Священники окружили ее, убеждая, умоляя подписать бумагу. Все они заговорили разом, и толпа тоже возбужденно зашумела:
— Подпиши, подпиши! — твердили священники. — Подпиши, подпиши — и ты спасешься!
А Луазелер шептал ей на ухо: «Делай, как я тебе говорил, не губи себя!»
Жанна сказала им жалобно:
— Не надо, не надо искушать меня!
Судьи присоединили свои голоса к этому хору. Даже их железные сердца, казалось, смягчились, и они заговорили:
— Жанна, нам жаль тебя! Отрекись от своих слов, или мы вынуждены будем исполнить над тобой приговор.

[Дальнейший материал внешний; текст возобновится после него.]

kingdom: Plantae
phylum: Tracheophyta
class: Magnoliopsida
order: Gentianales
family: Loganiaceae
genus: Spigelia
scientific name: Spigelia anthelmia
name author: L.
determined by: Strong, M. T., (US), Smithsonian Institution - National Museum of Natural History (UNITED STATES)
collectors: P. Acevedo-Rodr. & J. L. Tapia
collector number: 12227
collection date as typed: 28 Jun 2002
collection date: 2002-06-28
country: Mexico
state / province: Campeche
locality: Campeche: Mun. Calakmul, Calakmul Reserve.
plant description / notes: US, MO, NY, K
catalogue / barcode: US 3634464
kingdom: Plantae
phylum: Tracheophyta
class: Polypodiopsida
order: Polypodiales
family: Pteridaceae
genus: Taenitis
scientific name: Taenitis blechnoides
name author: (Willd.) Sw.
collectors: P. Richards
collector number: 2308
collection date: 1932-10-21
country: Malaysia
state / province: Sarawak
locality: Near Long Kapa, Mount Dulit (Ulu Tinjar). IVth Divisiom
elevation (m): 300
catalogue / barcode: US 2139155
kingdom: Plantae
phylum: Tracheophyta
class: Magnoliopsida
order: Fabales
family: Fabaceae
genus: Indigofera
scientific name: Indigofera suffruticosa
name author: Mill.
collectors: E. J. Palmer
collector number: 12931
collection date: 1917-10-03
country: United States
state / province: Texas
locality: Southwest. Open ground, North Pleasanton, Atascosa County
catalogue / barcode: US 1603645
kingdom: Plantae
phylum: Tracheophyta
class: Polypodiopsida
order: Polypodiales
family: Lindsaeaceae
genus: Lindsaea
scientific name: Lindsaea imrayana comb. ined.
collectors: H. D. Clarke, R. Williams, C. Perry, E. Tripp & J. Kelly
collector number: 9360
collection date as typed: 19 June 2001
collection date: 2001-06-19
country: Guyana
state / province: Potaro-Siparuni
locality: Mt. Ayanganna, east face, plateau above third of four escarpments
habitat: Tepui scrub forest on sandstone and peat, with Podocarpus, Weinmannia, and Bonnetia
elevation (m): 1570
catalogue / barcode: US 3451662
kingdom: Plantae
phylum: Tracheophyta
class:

И тут, покрывая шум, с судейского возвышения раздался еще один голос это Кошон торжественно читал смертный приговор.
Жанна не в силах была дольше бороться. Она растерянно огляделась вокруг, потом медленно опустилась на колени, склонила голову и сказала:
— Я покоряюсь.
Они не дали ей времени одуматься — они знали, что это опасно. Едва она произнесла эти слова, как Массье начал читать ей текст отречения, а она бессознательно повторяла его вслед за ним и улыбалась: как видно, мысли ее были далеко, в каком-нибудь счастливом краю.
Короткий, в шесть строк, документ отложили в сторону, а на его место подсунули другой, гораздо пространнее. Ничего не замечая, она поставила под ним крест, робко извинившись, что не умеет писать. Секретарь английского короля взялся пособить этой беде: он стал водить ее рукой и вывел ее имя: «Жанна».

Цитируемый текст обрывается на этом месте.